Description Mark 2007-09-02 09:42:22 UTC
Version:            (using KDE KDE 3.5.7)
Installed from:    Gentoo Packages

I'm using kid3, which uses taglib for id3v2.4 editing and this seems to destoy my Tags.
According to the specification, frames which contain Text have to be null-terminated, however the text-frames created here don't have this termination.

From a Hex-Viewer:

49 44 33 04 00 00 00 00 08 6D 54 49 54 32 00 00     ID3......mTIT2..
00 06 00 00 00 54 65 73 74 31 54 50 45 31 00 00     .....Test1TPE1..
00 06 00 00 00 54 65 73 74 32 54 41 4C 42 00 00     .....Test2TALB..
and so on.

As can be seen the Tags (TPE1,TALB...) Follow immediately after the text. The necessary Null-Byte as termination marker is missing.
Comment 1 Scott Wheeler 2007-09-03 13:55:47 UTC
I'm afraid you misunderstood the standard.  Null is used as a field separator in a list with multiple values in ID3v2.4, not as a terminator.
Comment 2 Mark 2007-09-03 14:31:21 UTC
Null is also the terminator!

From the id3v2.4.0-structure document:

>Frames that allow different types of text encoding contains a text
>encoding description byte. Possible encodings:

>   $00   ISO-8859-1 [ISO-8859-1]. Terminated with $00.
>   $01   UTF-16 [UTF-16] encoded Unicode [UNICODE] with BOM. All
>         strings in the same frame SHALL have the same byteorder.
>         Terminated with $00 00.
>   $02   UTF-16BE [UTF-16] encoded Unicode [UNICODE] without BOM.
>         Terminated with $00 00.
>   $03   UTF-8 [UTF-8] encoded Unicode [UNICODE]. Terminated with $00.
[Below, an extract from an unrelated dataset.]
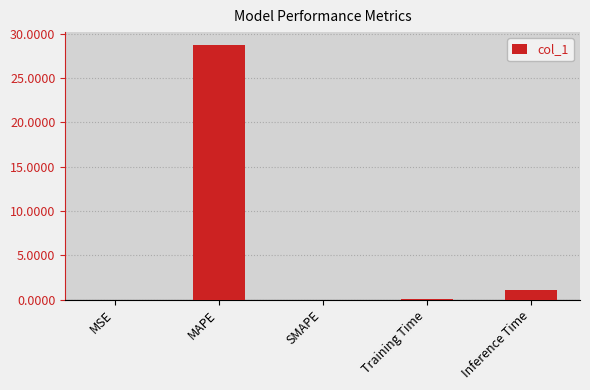

What is the maximum value shown in the chart?

28.7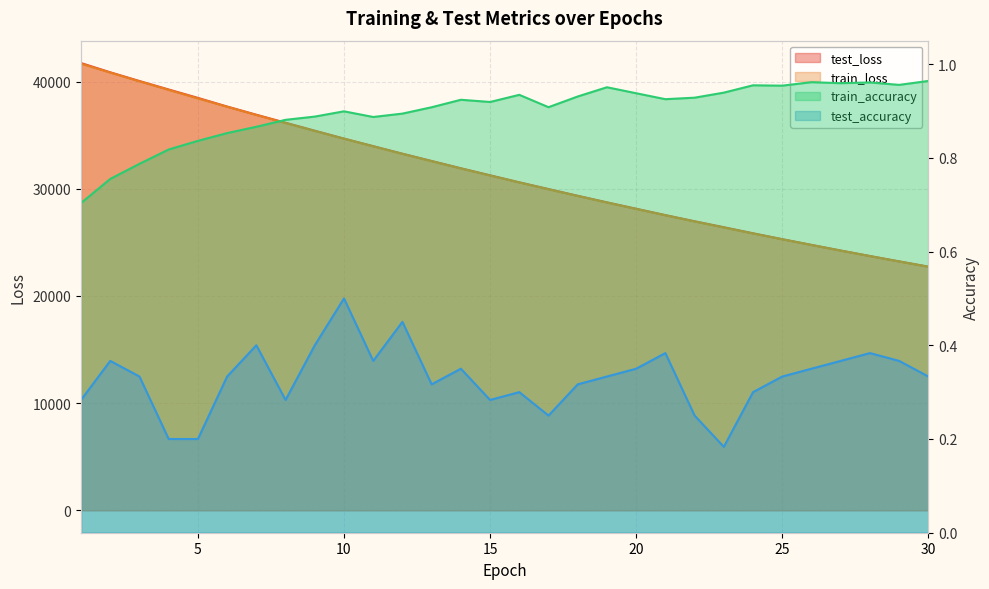

Rank the series at 12 from highest to lowest value.

test_loss, train_loss, train_accuracy, test_accuracy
As can be seen, all strings (which allow an encoding) have to be terminated by a Null-byte.
This applies to all Text-frames "T...". Besides all of these text-frames can contain multiple values. If there is only one value (=a list with only one element), this doesn't change the fact, that this single element also has to be terminated!
Comment 3 Scott Wheeler 2007-09-03 15:17:56 UTC
I'm sorry, you're simply wrong on this.  This has been discussed multiple times on the ID3v2 mailing list.  A null terminated string in ID3v2.4 is technically incorrect (though many implementations do so) as it represents a list of ("value", "").  This is a change from the ID3v2.3 semantics where the terminator was explicitly optional.

The text which you quoted explains what the termination character is when strings are terminated (since it's encoding dependent), but if you read through the rest of the spec you'll notice that all places where terminators are needed they are explicitly listed in the byte listings.